* Task brief *
Your response should be the lines from the one holding "[Controllable Animation of" to the last line of the data below, copied exactly and with no additions.

* Data under study *
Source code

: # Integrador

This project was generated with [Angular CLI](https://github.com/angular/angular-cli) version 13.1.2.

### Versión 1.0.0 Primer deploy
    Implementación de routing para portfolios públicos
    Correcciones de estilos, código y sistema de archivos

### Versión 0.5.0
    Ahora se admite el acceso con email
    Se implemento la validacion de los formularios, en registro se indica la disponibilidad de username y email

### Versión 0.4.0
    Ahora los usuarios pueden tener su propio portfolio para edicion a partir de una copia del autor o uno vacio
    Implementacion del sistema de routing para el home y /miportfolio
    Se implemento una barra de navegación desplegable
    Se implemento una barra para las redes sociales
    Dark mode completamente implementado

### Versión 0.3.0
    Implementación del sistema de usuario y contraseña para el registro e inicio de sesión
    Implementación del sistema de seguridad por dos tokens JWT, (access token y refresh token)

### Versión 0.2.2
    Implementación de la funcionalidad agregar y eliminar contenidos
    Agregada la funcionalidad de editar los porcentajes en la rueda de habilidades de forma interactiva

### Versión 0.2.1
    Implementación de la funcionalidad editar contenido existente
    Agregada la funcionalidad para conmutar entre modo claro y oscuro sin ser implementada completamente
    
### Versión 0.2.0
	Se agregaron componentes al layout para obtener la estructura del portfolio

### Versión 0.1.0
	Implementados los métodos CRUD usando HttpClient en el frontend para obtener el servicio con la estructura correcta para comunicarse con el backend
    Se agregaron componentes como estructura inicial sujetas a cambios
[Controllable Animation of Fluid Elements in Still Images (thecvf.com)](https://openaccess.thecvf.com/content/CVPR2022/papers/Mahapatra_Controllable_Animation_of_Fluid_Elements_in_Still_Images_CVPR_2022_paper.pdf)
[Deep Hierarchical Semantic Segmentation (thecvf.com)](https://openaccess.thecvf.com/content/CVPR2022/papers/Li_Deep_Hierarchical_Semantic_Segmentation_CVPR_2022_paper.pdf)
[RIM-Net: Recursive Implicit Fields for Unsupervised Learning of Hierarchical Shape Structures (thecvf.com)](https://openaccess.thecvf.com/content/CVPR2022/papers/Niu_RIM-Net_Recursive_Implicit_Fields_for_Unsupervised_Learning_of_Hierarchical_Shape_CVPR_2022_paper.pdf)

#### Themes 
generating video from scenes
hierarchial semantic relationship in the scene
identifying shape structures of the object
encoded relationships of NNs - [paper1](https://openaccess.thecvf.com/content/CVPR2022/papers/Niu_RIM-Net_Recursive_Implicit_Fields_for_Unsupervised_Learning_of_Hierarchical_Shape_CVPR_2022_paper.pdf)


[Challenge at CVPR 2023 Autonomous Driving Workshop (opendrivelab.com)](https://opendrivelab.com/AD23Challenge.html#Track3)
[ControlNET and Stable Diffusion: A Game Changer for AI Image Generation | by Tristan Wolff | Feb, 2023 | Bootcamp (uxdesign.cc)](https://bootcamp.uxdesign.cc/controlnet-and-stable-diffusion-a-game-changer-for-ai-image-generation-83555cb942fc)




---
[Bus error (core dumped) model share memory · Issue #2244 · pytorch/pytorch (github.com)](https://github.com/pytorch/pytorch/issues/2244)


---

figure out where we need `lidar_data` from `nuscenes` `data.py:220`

* Solution for this exercise *
[Controllable Animation of Fluid Elements in Still Images (thecvf.com)](https://openaccess.thecvf.com/content/CVPR2022/papers/Mahapatra_Controllable_Animation_of_Fluid_Elements_in_Still_Images_CVPR_2022_paper.pdf)
[Deep Hierarchical Semantic Segmentation (thecvf.com)](https://openaccess.thecvf.com/content/CVPR2022/papers/Li_Deep_Hierarchical_Semantic_Segmentation_CVPR_2022_paper.pdf)
[RIM-Net: Recursive Implicit Fields for Unsupervised Learning of Hierarchical Shape Structures (thecvf.com)](https://openaccess.thecvf.com/content/CVPR2022/papers/Niu_RIM-Net_Recursive_Implicit_Fields_for_Unsupervised_Learning_of_Hierarchical_Shape_CVPR_2022_paper.pdf)

#### Themes 
generating video from scenes
hierarchial semantic relationship in the scene
identifying shape structures of the object
encoded relationships of NNs - [paper1](https://openaccess.thecvf.com/content/CVPR2022/papers/Niu_RIM-Net_Recursive_Implicit_Fields_for_Unsupervised_Learning_of_Hierarchical_Shape_CVPR_2022_paper.pdf)


[Challenge at CVPR 2023 Autonomous Driving Workshop (opendrivelab.com)](https://opendrivelab.com/AD23Challenge.html#Track3)
[ControlNET and Stable Diffusion: A Game Changer for AI Image Generation | by Tristan Wolff | Feb, 2023 | Bootcamp (uxdesign.cc)](https://bootcamp.uxdesign.cc/controlnet-and-stable-diffusion-a-game-changer-for-ai-image-generation-83555cb942fc)




---
[Bus error (core dumped) model share memory · Issue #2244 · pytorch/pytorch (github.com)](https://github.com/pytorch/pytorch/issues/2244)


---

figure out where we need `lidar_data` from `nuscenes` `data.py:220`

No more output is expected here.